─── Given records ───
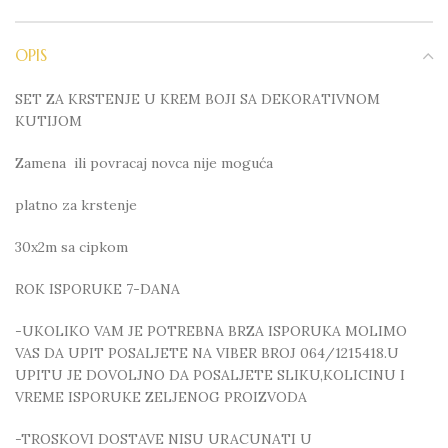
OPIS
SET ZA KRSTENJE U KREM BOJI SA DEKORATIVNOM
KUTIJOM
Zamena ili povracaj novca nije moguća
platno za krstenje
30x2m sa cipkom
ROK ISPORUKE 7-DANA
-UKOLIKO VAM JE POTREBNA BRZA ISPORUKA MOLIMO
VAS DA UPIT POSALJETE NA VIBER BROJ 064/1215418.U
UPITU JE DOVOLJNO DA POSALJETE SLIKU,KOLICINU I
VREME ISPORUKE ZELJENOG PROIZVODA
-TROSKOVI DOSTAVE NISU URACUNATI U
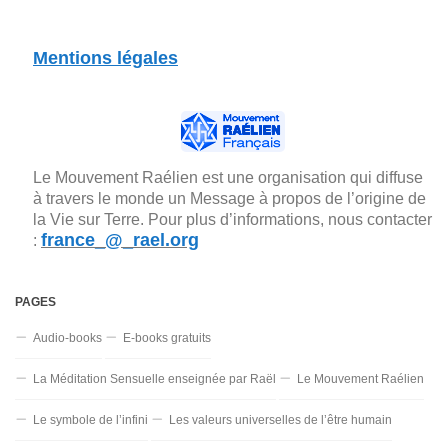
Mentions légales
Le Mouvement Raélien est une organisation qui diffuse
à travers le monde un Message à propos de l’origine de
la Vie sur Terre. Pour plus d’informations, nous contacter
france_@_rael.org
:
PAGES
Audio-books
E-books gratuits
La Méditation Sensuelle enseignée par Raël
Le Mouvement Raélien
Le symbole de l’infini
Les valeurs universelles de l’être humain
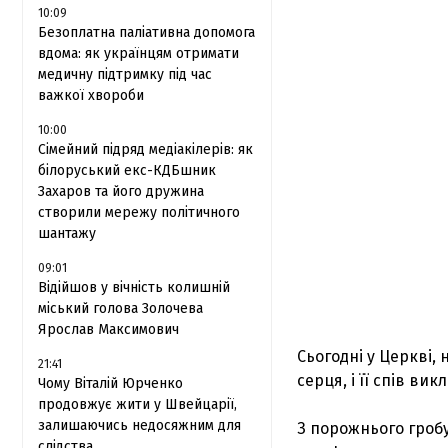
10:09
Безоплатна паліативна допомога
вдома: як українцям отримати
медичну підтримку під час
важкої хвороби
10:00
Сімейний підряд медіакілерів: як
білоруський екс-КДБшник
Захаров та його дружина
створили мережу політичного
шантажу
09:01
Відійшов у вічність колишній
міський голова Золочева
Ярослав Максимович
Сьогодні у Церкві, 
21:41
серця, і її спів ви
Чому Віталій Юрченко
продовжує жити у Швейцарії,
залишаючись недосяжним для
З порожнього гробу
слідства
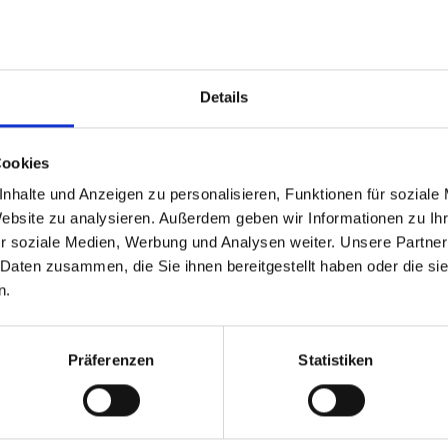
Dorfgastein - Fulseck Bergstation
Details
2.033 m
Lin
Cookies
nhalte und Anzeigen zu personalisieren, Funktionen für soziale
Dorfgastein Flying Cam
Website zu analysieren. Außerdem geben wir Informationen zu I
1.993
r soziale Medien, Werbung und Analysen weiter. Unsere Partner
 Daten zusammen, die Sie ihnen bereitgestellt haben oder die s
n.
Präferenzen
Statistiken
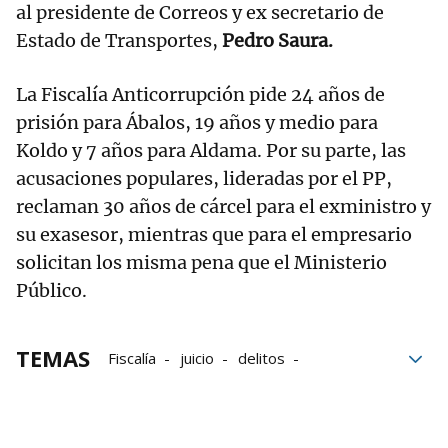
al presidente de Correos y ex secretario de
Estado de Transportes,
Pedro Saura.
La Fiscalía Anticorrupción pide 24 años de
prisión para Ábalos, 19 años y medio para
Koldo y 7 años para Aldama. Por su parte, las
acusaciones populares, lideradas por el PP,
reclaman 30 años de cárcel para el exministro y
su exasesor, mientras que para el empresario
solicitan los misma pena que el Ministerio
Público.
TEMAS
Fiscalía
juicio
delitos
mascarillas
Cohecho
defensa
Fiscalía Anticorrupción
Víctor de Aldama
Koldo García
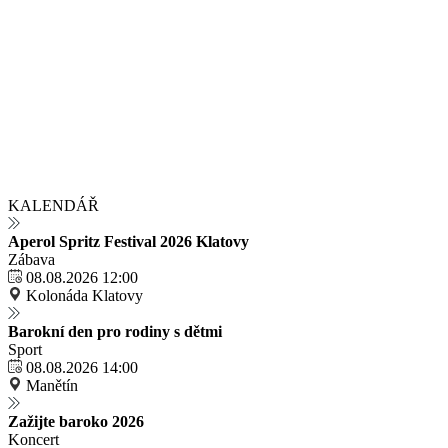
KALENDÁŘ
Aperol Spritz Festival 2026 Klatovy
Zábava
08.08.2026 12:00
Kolonáda Klatovy
Barokní den pro rodiny s dětmi
Sport
08.08.2026 14:00
Manětín
Zažijte baroko 2026
Koncert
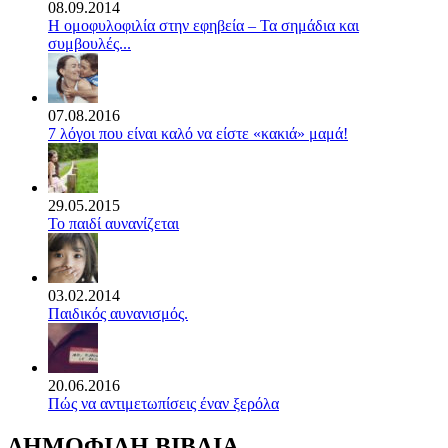
08.09.2014
Η ομοφυλοφιλία στην εφηβεία – Τα σημάδια και
συμβουλές...
07.08.2016
7 λόγοι που είναι καλό να είστε «κακιά» μαμά!
29.05.2015
Το παιδί αυνανίζεται
03.02.2014
Παιδικός αυνανισμός.
20.06.2016
Πώς να αντιμετωπίσεις έναν ξερόλα
ΔΗΜΟΦΙΛΗ ΒΙΒΛΙΑ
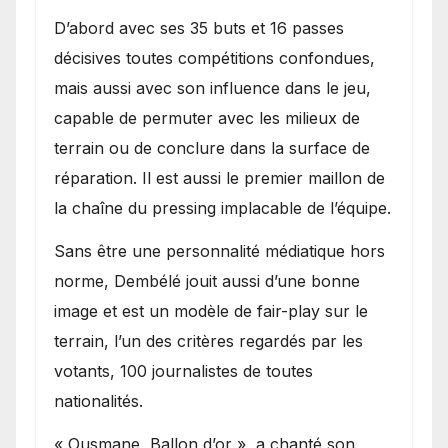
D’abord avec ses 35 buts et 16 passes
décisives toutes compétitions confondues,
mais aussi avec son influence dans le jeu,
capable de permuter avec les milieux de
terrain ou de conclure dans la surface de
réparation. Il est aussi le premier maillon de
la chaîne du pressing implacable de l’équipe.
Sans être une personnalité médiatique hors
norme, Dembélé jouit aussi d’une bonne
image et est un modèle de fair-play sur le
terrain, l’un des critères regardés par les
votants, 100 journalistes de toutes
nationalités.
« Ousmane, Ballon d’or », a chanté son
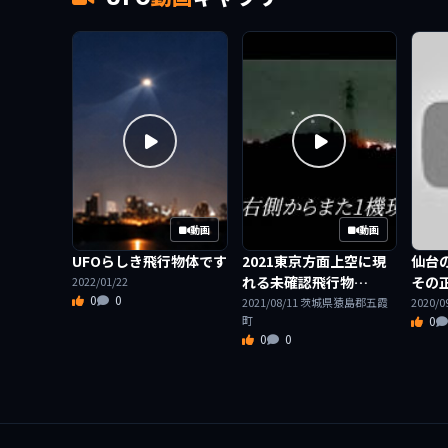
動画
動画
UFOらしき飛行物体です
2021東京方面上空に現
仙台
れる未確認飛行物…
その
2022/01/22
0
0
2021/08/11 茨城県猿島郡五霞
2020/
町
0
0
0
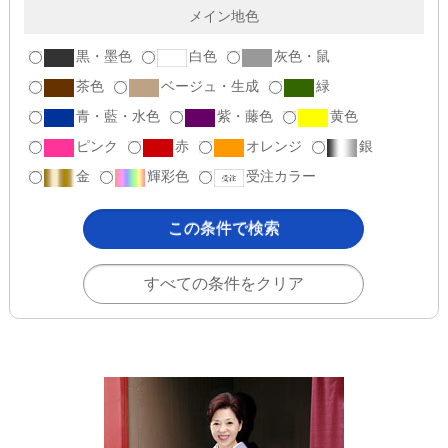
メイン地色
黒・墨色
白色
灰色・鼠
茶色
ベージュ・生成
緑
青・藍・水色
紫・藤色
黄色
ピンク
赤
オレンジ
銀
金
輝彩色
受注カラー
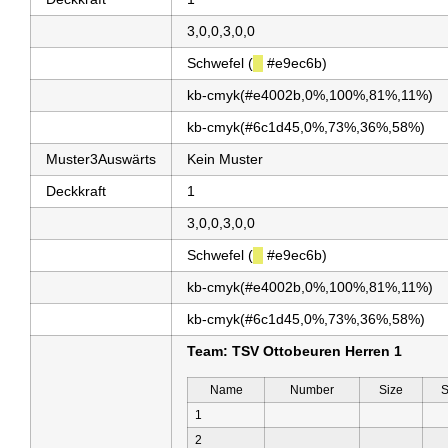
3,0,0,3,0,0
Schwefel (
█
#e9ec6b)
kb-cmyk(#e4002b,0%,100%,81%,11%)
kb-cmyk(#6c1d45,0%,73%,36%,58%)
Muster3Auswärts
Kein Muster
Deckkraft
1
3,0,0,3,0,0
Schwefel (
█
#e9ec6b)
kb-cmyk(#e4002b,0%,100%,81%,11%)
kb-cmyk(#6c1d45,0%,73%,36%,58%)
Team: TSV Ottobeuren Herren 1
Name
Number
Size
S
1
2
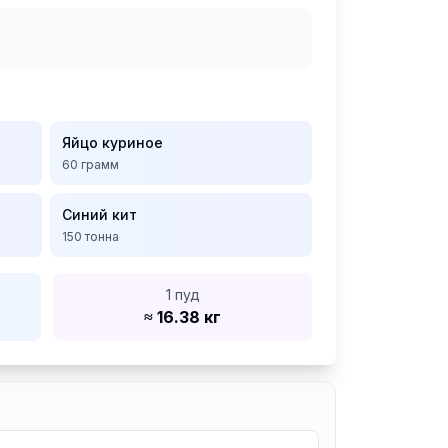
Яйцо куриное
60
грамм
Синий кит
150
тонна
1 пуд
≈ 16.38 кг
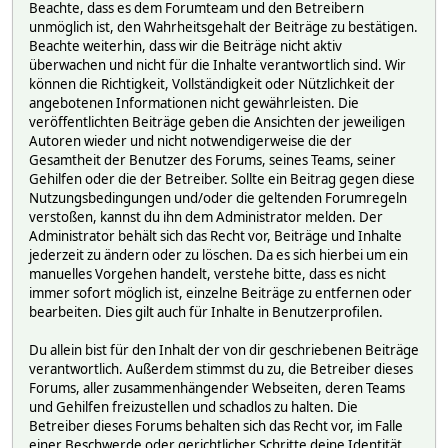
Beachte, dass es dem Forumteam und den Betreibern
unmöglich ist, den Wahrheitsgehalt der Beiträge zu bestätigen.
Beachte weiterhin, dass wir die Beiträge nicht aktiv
überwachen und nicht für die Inhalte verantwortlich sind. Wir
können die Richtigkeit, Vollständigkeit oder Nützlichkeit der
angebotenen Informationen nicht gewährleisten. Die
veröffentlichten Beiträge geben die Ansichten der jeweiligen
Autoren wieder und nicht notwendigerweise die der
Gesamtheit der Benutzer des Forums, seines Teams, seiner
Gehilfen oder die der Betreiber. Sollte ein Beitrag gegen diese
Nutzungsbedingungen und/oder die geltenden Forumregeln
verstoßen, kannst du ihn dem Administrator melden. Der
Administrator behält sich das Recht vor, Beiträge und Inhalte
jederzeit zu ändern oder zu löschen. Da es sich hierbei um ein
manuelles Vorgehen handelt, verstehe bitte, dass es nicht
immer sofort möglich ist, einzelne Beiträge zu entfernen oder
bearbeiten. Dies gilt auch für Inhalte in Benutzerprofilen.
Du allein bist für den Inhalt der von dir geschriebenen Beiträge
verantwortlich. Außerdem stimmst du zu, die Betreiber dieses
Forums, aller zusammenhängender Webseiten, deren Teams
und Gehilfen freizustellen und schadlos zu halten. Die
Betreiber dieses Forums behalten sich das Recht vor, im Falle
einer Beschwerde oder gerichtlicher Schritte deine Identität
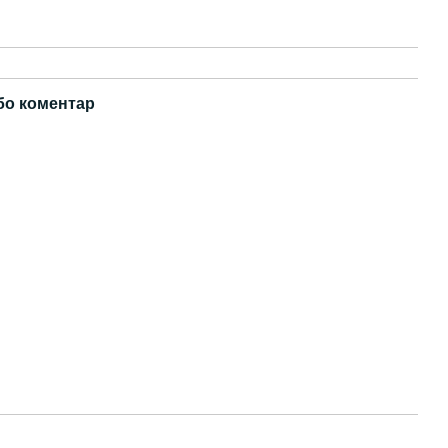
бо коментар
───
**Exercise objective**
Reproduce the text of every row above word for word, leaving out the pictures.

**Exercise output**
OPIS
SET ZA KRSTENJE U KREM BOJI SA DEKORATIVNOM
KUTIJOM
Zamena ili povracaj novca nije moguća
platno za krstenje
30x2m sa cipkom
ROK ISPORUKE 7-DANA
-UKOLIKO VAM JE POTREBNA BRZA ISPORUKA MOLIMO
VAS DA UPIT POSALJETE NA VIBER BROJ 064/1215418.U
UPITU JE DOVOLJNO DA POSALJETE SLIKU,KOLICINU I
VREME ISPORUKE ZELJENOG PROIZVODA
-TROSKOVI DOSTAVE NISU URACUNATI U
Mentions légales
Le Mouvement Raélien est une organisation qui diffuse
à travers le monde un Message à propos de l’origine de
la Vie sur Terre. Pour plus d’informations, nous contacter
france_@_rael.org
:
PAGES
Audio-books
E-books gratuits
La Méditation Sensuelle enseignée par Raël
Le Mouvement Raélien
Le symbole de l’infini
Les valeurs universelles de l’être humain
10:09
Безоплатна паліативна допомога
вдома: як українцям отримати
медичну підтримку під час
важкої хвороби
10:00
Сімейний підряд медіакілерів: як
білоруський екс-КДБшник
Захаров та його дружина
створили мережу політичного
шантажу
09:01
Відійшов у вічність колишній
міський голова Золочева
Ярослав Максимович
Сьогодні у Церкві, 
21:41
серця, і її спів ви
Чому Віталій Юрченко
продовжує жити у Швейцарії,
залишаючись недосяжним для
З порожнього гробу
слідства
Dorfgastein - Fulseck Bergstation
Details
2.033 m
Lin
Cookies
nhalte und Anzeigen zu personalisieren, Funktionen für soziale
Dorfgastein Flying Cam
Website zu analysieren. Außerdem geben wir Informationen zu I
1.993
r soziale Medien, Werbung und Analysen weiter. Unsere Partner
 Daten zusammen, die Sie ihnen bereitgestellt haben oder die s
n.
Präferenzen
Statistiken
al presidente de Correos y ex secretario de
Estado de Transportes,
Pedro Saura.
La Fiscalía Anticorrupción pide 24 años de
prisión para Ábalos, 19 años y medio para
Koldo y 7 años para Aldama. Por su parte, las
acusaciones populares, lideradas por el PP,
reclaman 30 años de cárcel para el exministro y
su exasesor, mientras que para el empresario
solicitan los misma pena que el Ministerio
Público.
TEMAS
Fiscalía
juicio
delitos
mascarillas
Cohecho
defensa
Fiscalía Anticorrupción
Víctor de Aldama
Koldo García
KALENDÁŘ
Aperol Spritz Festival 2026 Klatovy
Zábava
08.08.2026 12:00
Kolonáda Klatovy
Barokní den pro rodiny s dětmi
Sport
08.08.2026 14:00
Manětín
Zažijte baroko 2026
Koncert
08.09.2014
Η ομοφυλοφιλία στην εφηβεία – Τα σημάδια και
συμβουλές...
07.08.2016
7 λόγοι που είναι καλό να είστε «κακιά» μαμά!
29.05.2015
Το παιδί αυνανίζεται
03.02.2014
Παιδικός αυνανισμός.
20.06.2016
Πώς να αντιμετωπίσεις έναν ξερόλα
ΔΗΜΟΦΙΛΗ ΒΙΒΛΙΑ
D’abord avec ses 35 buts et 16 passes
décisives toutes compétitions confondues,
mais aussi avec son influence dans le jeu,
capable de permuter avec les milieux de
terrain ou de conclure dans la surface de
réparation. Il est aussi le premier maillon de
la chaîne du pressing implacable de l’équipe.
Sans être une personnalité médiatique hors
norme, Dembélé jouit aussi d’une bonne
image et est un modèle de fair-play sur le
terrain, l’un des critères regardés par les
votants, 100 journalistes de toutes
nationalités.
« Ousmane, Ballon d’or », a chanté son
動画
動画
UFOらしき飛行物体です
2021東京方面上空に現
仙台
れる未確認飛行物…
その
2022/01/22
0
0
2021/08/11 茨城県猿島郡五霞
2020/
町
0
0
0
メイン地色
黒・墨色
白色
灰色・鼠
茶色
ベージュ・生成
緑
青・藍・水色
紫・藤色
黄色
ピンク
赤
オレンジ
銀
金
輝彩色
受注カラー
3,0,0,3,0,0
Schwefel (
█
#e9ec6b)
kb-cmyk(#e4002b,0%,100%,81%,11%)
kb-cmyk(#6c1d45,0%,73%,36%,58%)
Muster3Auswärts
Kein Muster
Deckkraft
1
3,0,0,3,0,0
Schwefel (
█
#e9ec6b)
kb-cmyk(#e4002b,0%,100%,81%,11%)
kb-cmyk(#6c1d45,0%,73%,36%,58%)
Team: TSV Ottobeuren Herren 1
Name
Number
Size
S
1
2
Яйцо куриное
60
грамм
Синий кит
150
тонна
1 пуд
≈ 16.38 кг
Beachte, dass es dem Forumteam und den Betreibern
unmöglich ist, den Wahrheitsgehalt der Beiträge zu bestätigen.
Beachte weiterhin, dass wir die Beiträge nicht aktiv
überwachen und nicht für die Inhalte verantwortlich sind. Wir
können die Richtigkeit, Vollständigkeit oder Nützlichkeit der
angebotenen Informationen nicht gewährleisten. Die
veröffentlichten Beiträge geben die Ansichten der jeweiligen
Autoren wieder und nicht notwendigerweise die der
Gesamtheit der Benutzer des Forums, seines Teams, seiner
Gehilfen oder die der Betreiber. Sollte ein Beitrag gegen diese
Nutzungsbedingungen und/oder die geltenden Forumregeln
verstoßen, kannst du ihn dem Administrator melden. Der
Administrator behält sich das Recht vor, Beiträge und Inhalte
jederzeit zu ändern oder zu löschen. Da es sich hierbei um ein
manuelles Vorgehen handelt, verstehe bitte, dass es nicht
immer sofort möglich ist, einzelne Beiträge zu entfernen oder
bearbeiten. Dies gilt auch für Inhalte in Benutzerprofilen.
Du allein bist für den Inhalt der von dir geschriebenen Beiträge
verantwortlich. Außerdem stimmst du zu, die Betreiber dieses
Forums, aller zusammenhängender Webseiten, deren Teams
und Gehilfen freizustellen und schadlos zu halten. Die
Betreiber dieses Forums behalten sich das Recht vor, im Falle
einer Beschwerde oder gerichtlicher Schritte deine Identität
бо коментар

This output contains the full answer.